Try it — Set down the full listing below word for word; pictures stay out of the copy.

*** Data section ***

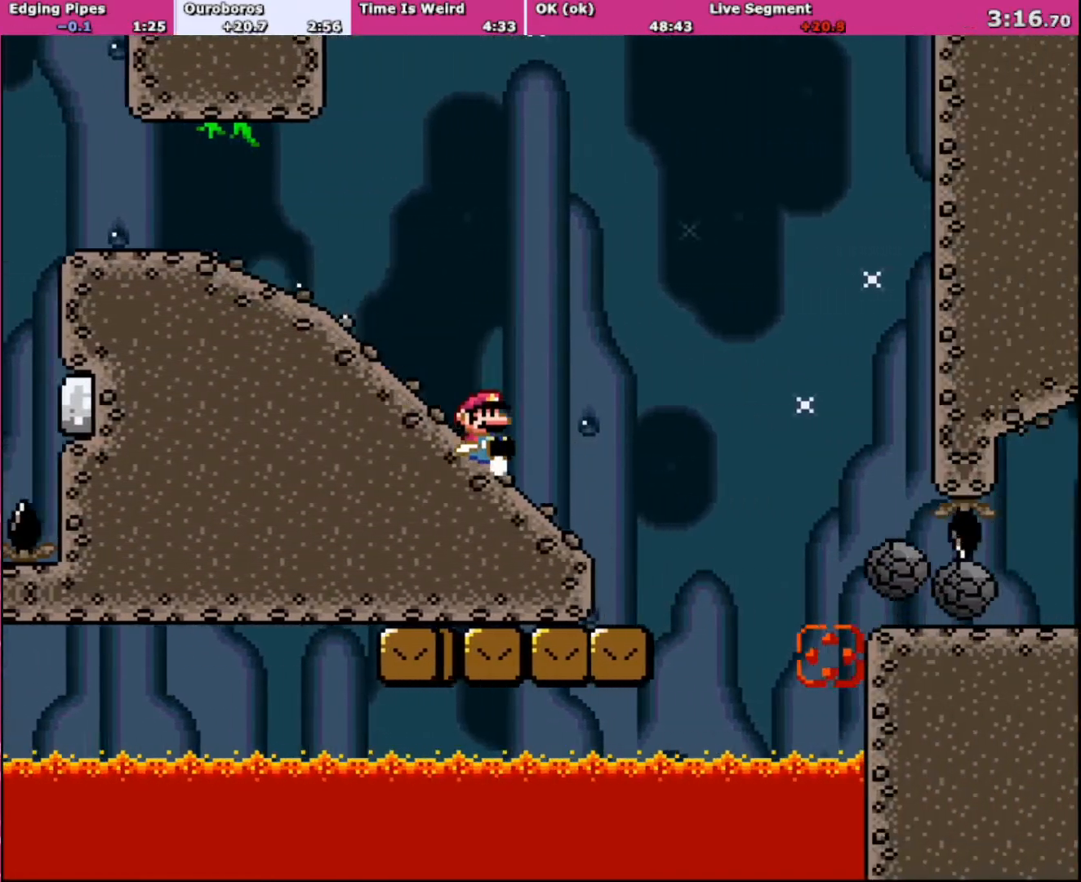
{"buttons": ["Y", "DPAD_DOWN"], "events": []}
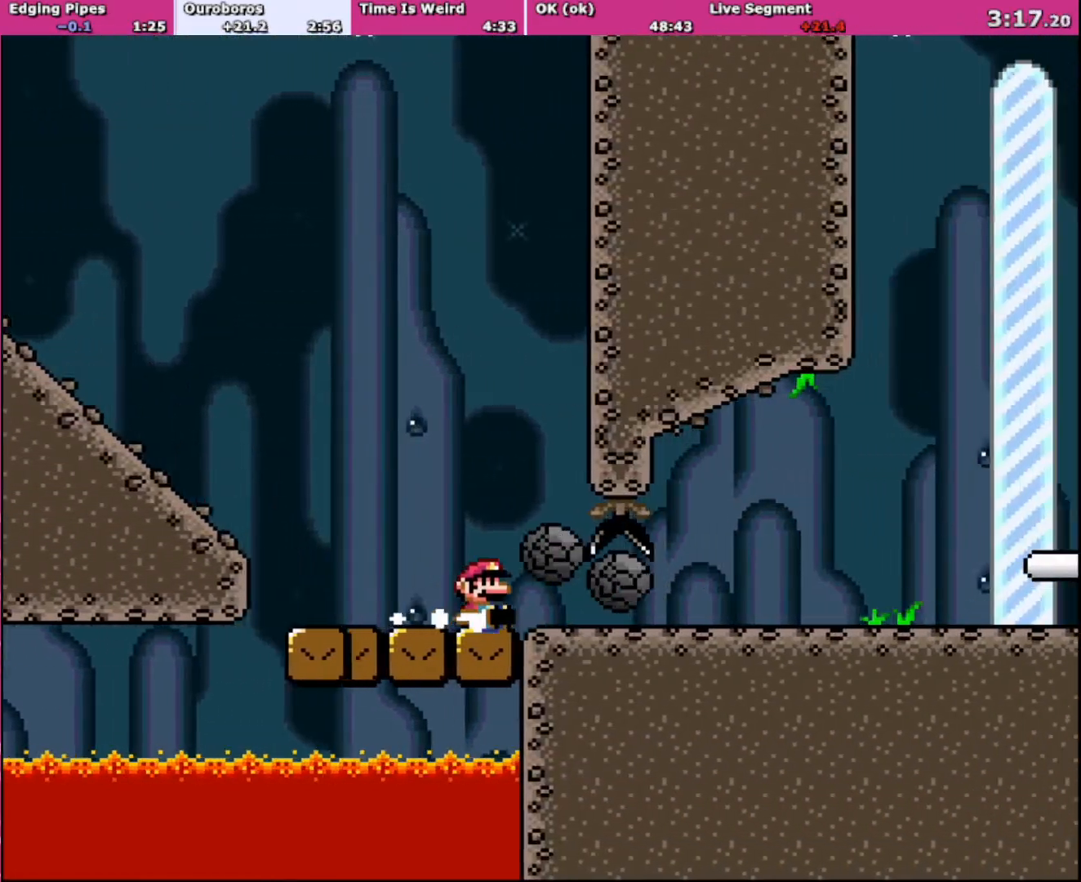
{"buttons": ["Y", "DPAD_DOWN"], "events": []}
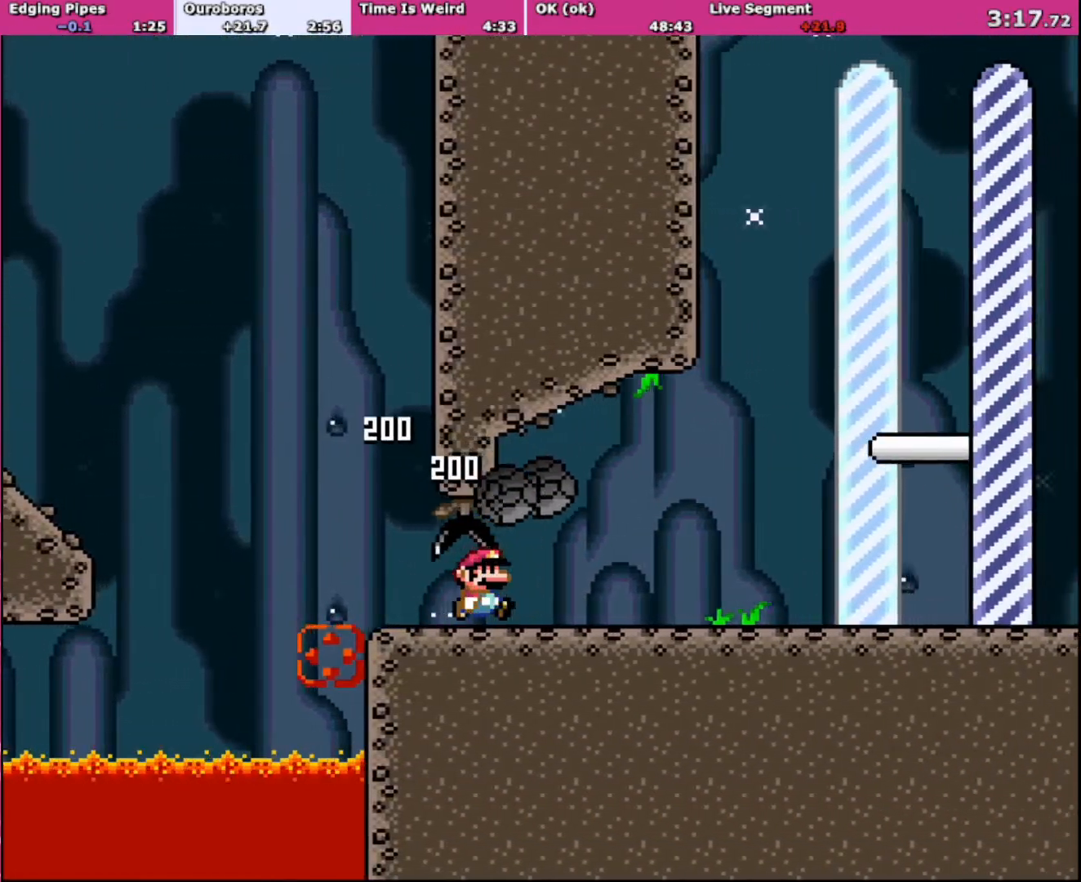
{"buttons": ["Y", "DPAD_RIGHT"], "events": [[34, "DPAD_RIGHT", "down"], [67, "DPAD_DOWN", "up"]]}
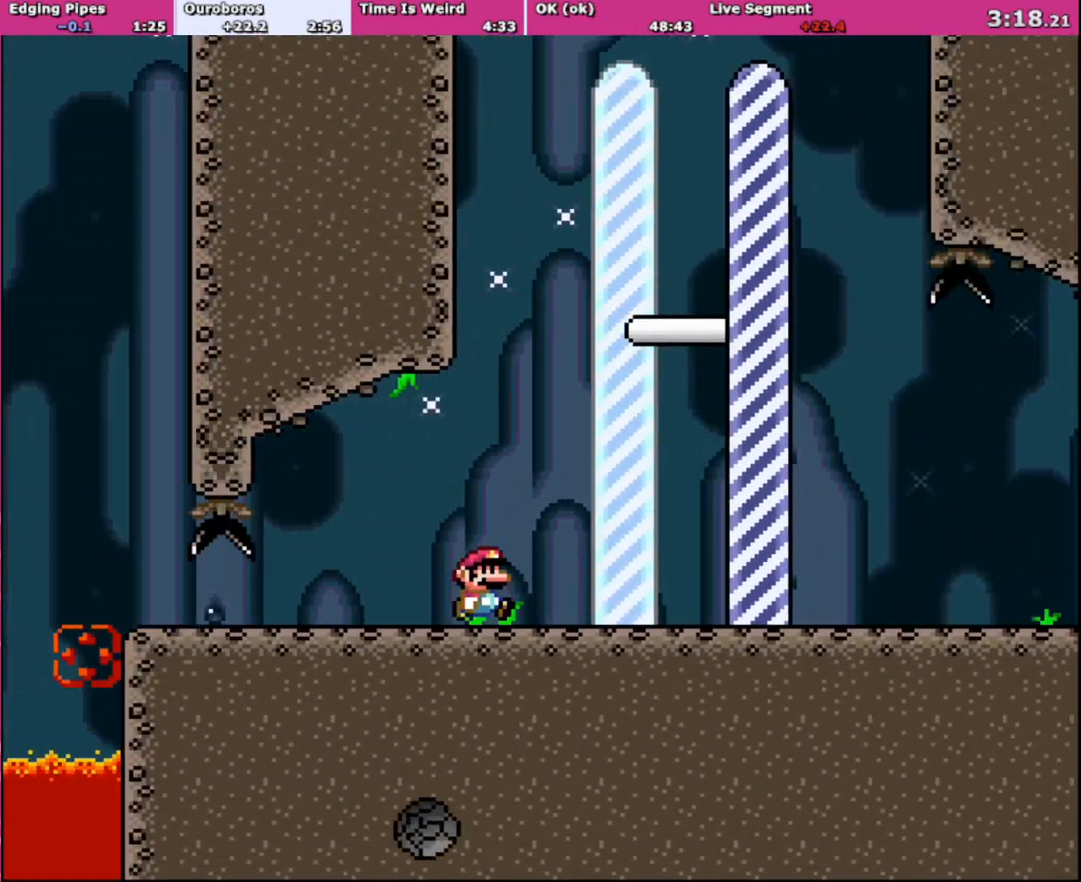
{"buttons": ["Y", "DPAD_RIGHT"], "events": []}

*** End of Data section ***

Answer for this exercise —
{"buttons": ["Y", "DPAD_DOWN"], "events": []}
{"buttons": ["Y", "DPAD_DOWN"], "events": []}
{"buttons": ["Y", "DPAD_RIGHT"], "events": [[34, "DPAD_RIGHT", "down"], [67, "DPAD_DOWN", "up"]]}
{"buttons": ["Y", "DPAD_RIGHT"], "events": []}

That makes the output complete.